Nella storia di P.M. e di Donald si cela la più antica delle contese, quella fra il giusto e il cattivo.

Ma chi è qui il vero giusto? Era Caino il giusto? Era Abele il giusto?

Esistono solo esseri umani, e Simenon lo sa bene. Coraggiosa da parte sua la scelta di creare un protagonista che non sia cattivo, ma invidioso, un male che attanaglia in parte chiunque ma che nessuno ammetterebbe mai.

Forse Simenon, nello scrivere questo romanzo, ha dovuto riconoscersi invidioso di suo fratello?

Dagli elementi presenti nel Risvolto dell’edizione Adelphi sembra impossibile non notare delle analogie fra la storia dello scrittore e questo romanzo.

Nora era sovreccitata, ed era difficile capire se tanta euforia fosse dovuta al fiume o a Donald. Erano seduti tutti e tre sui sedili anteriori dell’auto. P.M. guidava, scuro in volto. Pensava:

«Se dai Noland si mette a bere, si daranno una bella calmata, queste due!».

Cominciava quasi ad augurarselo. A sperare che lo vedessero per quello che era, e che se ne andasse.

Un attimo dopo provava pietà per lui.

Gli tornava in mente l’immagine del fratello nudo e di colpo gli era chiaro che cosa lo aveva tanto commosso nel vederlo in quello stato. Era per via di un vecchio ricordo. Quando erano piccoli, una o due volte a settimana, la madre li metteva in una grande tinozza piena d’acqua calda e li insaponava, prima l’uno poi l’altro.

Era suo fratello. Avevano dormito nello stesso letto, perché ad Appleton c’era un solo letto per tutti e due, e nella stessa stanza, dietro una tenda, un secondo letto per Emily. All’inizio per Emily c’era una culla.

Donald occupava il posto contro il muro.

«Quando sarò grande, non dormirò più contro il muro» diceva.

Aveva davvero avuto intenzione di uccidere? In ogni caso, aveva sparato al poliziotto, che l’aveva scampata per miracolo.

E adesso era lì, fra lui e Nora. P.M. sentiva il calore del suo corpo, e di sicuro lo sentiva anche Nora.

Credo che il vero dramma di questa storia emerga proprio in questa rapida ma profonda consapevolezza maturata nel protagonista: lui è Donald non sono solo fratelli perché hanno lo stesso sangue, ma sono cresciuti insieme, sono stati insieme bambini.

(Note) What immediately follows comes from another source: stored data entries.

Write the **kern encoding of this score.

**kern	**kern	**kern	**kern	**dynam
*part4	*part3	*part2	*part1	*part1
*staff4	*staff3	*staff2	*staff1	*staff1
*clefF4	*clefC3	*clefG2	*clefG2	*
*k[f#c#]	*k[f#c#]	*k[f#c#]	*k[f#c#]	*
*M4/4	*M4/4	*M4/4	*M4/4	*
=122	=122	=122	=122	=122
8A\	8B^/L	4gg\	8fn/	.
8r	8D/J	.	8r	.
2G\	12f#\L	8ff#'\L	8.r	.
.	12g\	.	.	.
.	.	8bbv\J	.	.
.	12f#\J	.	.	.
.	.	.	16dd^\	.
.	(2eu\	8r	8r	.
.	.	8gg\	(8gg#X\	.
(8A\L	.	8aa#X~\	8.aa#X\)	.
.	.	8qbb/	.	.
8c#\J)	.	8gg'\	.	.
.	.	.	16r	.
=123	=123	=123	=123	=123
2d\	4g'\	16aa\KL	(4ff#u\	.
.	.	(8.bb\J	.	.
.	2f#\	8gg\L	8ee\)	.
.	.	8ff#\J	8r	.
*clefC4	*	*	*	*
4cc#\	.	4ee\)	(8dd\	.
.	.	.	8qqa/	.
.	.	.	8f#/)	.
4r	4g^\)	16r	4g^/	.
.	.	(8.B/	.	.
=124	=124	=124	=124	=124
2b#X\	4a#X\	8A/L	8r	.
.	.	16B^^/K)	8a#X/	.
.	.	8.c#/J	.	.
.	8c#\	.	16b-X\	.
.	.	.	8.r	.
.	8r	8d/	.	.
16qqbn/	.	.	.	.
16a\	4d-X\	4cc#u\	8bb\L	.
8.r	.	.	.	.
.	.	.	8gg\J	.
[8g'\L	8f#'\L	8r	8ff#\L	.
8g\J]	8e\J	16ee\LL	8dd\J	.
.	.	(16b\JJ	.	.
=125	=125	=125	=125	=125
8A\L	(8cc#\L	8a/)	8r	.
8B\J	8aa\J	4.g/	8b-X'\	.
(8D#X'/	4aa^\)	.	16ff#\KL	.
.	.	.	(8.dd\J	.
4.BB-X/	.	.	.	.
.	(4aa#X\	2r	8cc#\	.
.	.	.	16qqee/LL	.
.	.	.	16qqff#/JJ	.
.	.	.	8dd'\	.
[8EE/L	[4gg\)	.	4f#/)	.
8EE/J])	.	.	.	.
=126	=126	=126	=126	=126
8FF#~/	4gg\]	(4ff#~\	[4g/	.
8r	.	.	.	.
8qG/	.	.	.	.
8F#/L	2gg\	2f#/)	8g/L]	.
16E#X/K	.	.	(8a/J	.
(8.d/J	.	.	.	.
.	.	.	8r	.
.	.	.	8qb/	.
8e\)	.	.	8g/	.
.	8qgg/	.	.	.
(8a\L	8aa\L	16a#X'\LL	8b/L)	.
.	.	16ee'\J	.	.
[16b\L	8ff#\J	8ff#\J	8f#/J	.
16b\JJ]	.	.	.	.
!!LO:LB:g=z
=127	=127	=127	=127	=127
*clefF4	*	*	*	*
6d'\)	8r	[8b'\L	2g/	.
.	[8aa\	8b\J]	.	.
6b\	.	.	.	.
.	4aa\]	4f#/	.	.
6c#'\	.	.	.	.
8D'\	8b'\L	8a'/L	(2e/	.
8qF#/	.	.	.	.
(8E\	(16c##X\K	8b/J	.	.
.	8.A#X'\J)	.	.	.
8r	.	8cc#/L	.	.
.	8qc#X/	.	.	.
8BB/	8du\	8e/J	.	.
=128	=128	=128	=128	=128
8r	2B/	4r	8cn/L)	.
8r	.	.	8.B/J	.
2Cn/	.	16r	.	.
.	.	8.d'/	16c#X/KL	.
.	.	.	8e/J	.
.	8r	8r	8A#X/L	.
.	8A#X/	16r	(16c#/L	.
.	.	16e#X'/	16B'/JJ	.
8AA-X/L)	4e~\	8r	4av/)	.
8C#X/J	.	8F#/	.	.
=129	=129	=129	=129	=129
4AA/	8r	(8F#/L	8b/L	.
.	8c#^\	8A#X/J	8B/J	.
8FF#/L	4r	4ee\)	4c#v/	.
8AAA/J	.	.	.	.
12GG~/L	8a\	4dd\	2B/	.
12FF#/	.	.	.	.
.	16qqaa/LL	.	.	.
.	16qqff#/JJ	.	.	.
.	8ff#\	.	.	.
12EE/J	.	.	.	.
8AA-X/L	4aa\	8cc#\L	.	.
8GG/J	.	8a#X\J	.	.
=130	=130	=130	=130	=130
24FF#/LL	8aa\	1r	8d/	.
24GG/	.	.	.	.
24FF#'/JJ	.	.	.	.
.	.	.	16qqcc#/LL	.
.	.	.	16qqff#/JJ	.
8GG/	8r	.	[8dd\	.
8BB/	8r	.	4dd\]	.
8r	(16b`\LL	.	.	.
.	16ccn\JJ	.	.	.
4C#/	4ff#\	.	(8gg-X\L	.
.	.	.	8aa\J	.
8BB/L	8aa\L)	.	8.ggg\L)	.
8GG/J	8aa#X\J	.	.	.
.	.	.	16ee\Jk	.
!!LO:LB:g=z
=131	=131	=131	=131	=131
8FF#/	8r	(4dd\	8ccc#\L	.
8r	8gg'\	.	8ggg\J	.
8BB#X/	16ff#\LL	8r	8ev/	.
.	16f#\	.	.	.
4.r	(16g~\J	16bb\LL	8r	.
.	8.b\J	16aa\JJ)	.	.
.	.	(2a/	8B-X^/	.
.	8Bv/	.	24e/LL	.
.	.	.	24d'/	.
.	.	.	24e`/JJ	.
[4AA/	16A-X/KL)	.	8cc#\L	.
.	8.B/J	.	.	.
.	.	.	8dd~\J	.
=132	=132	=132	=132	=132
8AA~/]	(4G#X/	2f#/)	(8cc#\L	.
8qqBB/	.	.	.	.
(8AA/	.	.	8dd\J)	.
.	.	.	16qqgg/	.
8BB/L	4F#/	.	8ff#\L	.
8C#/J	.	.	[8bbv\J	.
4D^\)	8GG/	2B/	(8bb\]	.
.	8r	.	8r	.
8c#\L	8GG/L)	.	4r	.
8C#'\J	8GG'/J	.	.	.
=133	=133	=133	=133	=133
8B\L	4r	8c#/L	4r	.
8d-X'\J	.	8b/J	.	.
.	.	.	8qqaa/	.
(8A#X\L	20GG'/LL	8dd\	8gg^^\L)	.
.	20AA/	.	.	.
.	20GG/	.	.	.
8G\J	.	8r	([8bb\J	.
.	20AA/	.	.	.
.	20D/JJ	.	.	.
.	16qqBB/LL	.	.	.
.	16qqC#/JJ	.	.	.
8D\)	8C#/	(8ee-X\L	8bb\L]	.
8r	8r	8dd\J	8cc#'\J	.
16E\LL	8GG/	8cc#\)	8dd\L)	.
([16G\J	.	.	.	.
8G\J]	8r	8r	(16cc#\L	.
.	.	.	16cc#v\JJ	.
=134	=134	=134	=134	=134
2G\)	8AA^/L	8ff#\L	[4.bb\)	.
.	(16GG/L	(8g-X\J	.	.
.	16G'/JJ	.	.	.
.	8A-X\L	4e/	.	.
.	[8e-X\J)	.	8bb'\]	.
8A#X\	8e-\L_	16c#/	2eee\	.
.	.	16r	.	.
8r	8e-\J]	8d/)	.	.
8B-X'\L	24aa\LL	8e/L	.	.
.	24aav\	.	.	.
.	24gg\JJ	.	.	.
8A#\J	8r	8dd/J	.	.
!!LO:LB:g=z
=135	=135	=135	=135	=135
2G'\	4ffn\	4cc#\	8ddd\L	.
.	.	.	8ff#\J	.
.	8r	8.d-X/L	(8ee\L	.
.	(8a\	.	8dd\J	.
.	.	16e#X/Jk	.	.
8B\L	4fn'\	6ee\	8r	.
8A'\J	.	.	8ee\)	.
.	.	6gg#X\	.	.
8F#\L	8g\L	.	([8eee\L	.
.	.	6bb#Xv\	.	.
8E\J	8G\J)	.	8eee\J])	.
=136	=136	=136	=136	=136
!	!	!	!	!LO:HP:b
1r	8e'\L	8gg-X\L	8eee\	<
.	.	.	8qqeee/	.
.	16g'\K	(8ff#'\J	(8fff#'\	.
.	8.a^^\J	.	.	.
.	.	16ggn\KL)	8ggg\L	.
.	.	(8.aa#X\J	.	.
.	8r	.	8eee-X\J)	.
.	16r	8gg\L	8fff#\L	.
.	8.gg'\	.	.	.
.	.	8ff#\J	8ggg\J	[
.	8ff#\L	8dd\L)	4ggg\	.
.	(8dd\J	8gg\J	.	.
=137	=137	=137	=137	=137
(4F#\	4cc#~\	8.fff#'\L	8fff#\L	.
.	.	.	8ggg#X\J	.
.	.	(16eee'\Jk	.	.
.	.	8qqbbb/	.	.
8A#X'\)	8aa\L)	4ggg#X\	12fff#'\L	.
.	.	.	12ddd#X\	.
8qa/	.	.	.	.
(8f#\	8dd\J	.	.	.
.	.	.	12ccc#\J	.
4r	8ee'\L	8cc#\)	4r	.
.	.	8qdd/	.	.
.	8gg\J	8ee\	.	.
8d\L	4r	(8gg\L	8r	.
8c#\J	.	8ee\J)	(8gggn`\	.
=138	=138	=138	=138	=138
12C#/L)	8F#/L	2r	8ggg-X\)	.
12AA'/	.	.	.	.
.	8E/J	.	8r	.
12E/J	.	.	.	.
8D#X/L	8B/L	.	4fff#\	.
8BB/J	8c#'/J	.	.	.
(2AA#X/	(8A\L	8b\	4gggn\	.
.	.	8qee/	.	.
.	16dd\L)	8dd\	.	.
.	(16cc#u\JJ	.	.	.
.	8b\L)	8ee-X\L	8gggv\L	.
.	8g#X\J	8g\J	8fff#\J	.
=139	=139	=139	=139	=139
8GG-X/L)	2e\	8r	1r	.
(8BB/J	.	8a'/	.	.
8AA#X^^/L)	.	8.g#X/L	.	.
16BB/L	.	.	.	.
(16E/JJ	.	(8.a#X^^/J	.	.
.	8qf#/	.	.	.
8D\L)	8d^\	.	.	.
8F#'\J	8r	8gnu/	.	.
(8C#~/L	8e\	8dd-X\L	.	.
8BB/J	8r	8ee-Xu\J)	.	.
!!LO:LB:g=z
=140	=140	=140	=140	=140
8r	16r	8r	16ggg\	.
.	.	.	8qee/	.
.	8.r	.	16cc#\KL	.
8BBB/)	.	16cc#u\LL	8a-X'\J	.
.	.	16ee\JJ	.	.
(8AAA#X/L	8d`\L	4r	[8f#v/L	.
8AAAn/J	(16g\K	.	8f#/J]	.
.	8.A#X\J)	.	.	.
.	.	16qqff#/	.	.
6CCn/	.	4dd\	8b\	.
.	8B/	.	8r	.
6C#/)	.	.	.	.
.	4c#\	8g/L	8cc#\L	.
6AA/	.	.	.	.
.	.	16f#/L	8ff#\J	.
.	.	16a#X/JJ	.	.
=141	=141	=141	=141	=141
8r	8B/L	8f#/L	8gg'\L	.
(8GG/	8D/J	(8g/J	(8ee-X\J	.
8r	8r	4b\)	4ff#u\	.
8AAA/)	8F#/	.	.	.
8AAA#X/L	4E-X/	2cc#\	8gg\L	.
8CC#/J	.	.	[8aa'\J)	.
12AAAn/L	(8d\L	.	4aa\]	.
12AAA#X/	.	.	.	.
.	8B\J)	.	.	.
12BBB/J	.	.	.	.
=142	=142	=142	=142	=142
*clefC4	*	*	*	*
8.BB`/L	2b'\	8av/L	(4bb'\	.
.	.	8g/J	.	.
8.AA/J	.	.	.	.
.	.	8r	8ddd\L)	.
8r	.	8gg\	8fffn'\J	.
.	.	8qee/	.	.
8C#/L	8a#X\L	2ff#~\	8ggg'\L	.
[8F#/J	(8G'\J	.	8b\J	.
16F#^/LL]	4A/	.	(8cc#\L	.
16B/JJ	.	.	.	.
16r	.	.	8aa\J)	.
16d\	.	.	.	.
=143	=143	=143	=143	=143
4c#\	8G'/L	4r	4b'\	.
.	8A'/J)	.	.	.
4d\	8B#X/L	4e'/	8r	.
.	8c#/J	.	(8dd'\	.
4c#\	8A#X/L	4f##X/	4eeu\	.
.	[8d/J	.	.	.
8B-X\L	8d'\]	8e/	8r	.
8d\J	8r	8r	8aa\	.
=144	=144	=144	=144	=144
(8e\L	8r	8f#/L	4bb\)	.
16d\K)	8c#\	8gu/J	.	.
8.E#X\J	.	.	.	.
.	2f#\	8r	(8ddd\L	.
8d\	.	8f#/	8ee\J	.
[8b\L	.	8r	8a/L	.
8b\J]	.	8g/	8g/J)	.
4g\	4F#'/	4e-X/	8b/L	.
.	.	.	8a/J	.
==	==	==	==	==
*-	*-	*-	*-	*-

Quanto ci sia di autobiografico in questo romanzo, come già scritto, non ci è dato saperlo; ma di sicuro c’è tanta intimità in queste pagine scritte poco dopo la morte del fratello dell’autore, in esse s’incarna alla perfezione una celebre frase di Simenon: “Scrivere non è una professione, ma una vocazione all’infelicità”.

Se oggi i narratori riuscissero a scavare nelle proprie ferite e fissare i propri demoni come faceva Simenon, avremmo di certo meno egocentrismo editoriale e più capolavori della letteratura. Ma guardarsi dentro fa male, richiede una spietata onestà, come quella di Georges Simenon.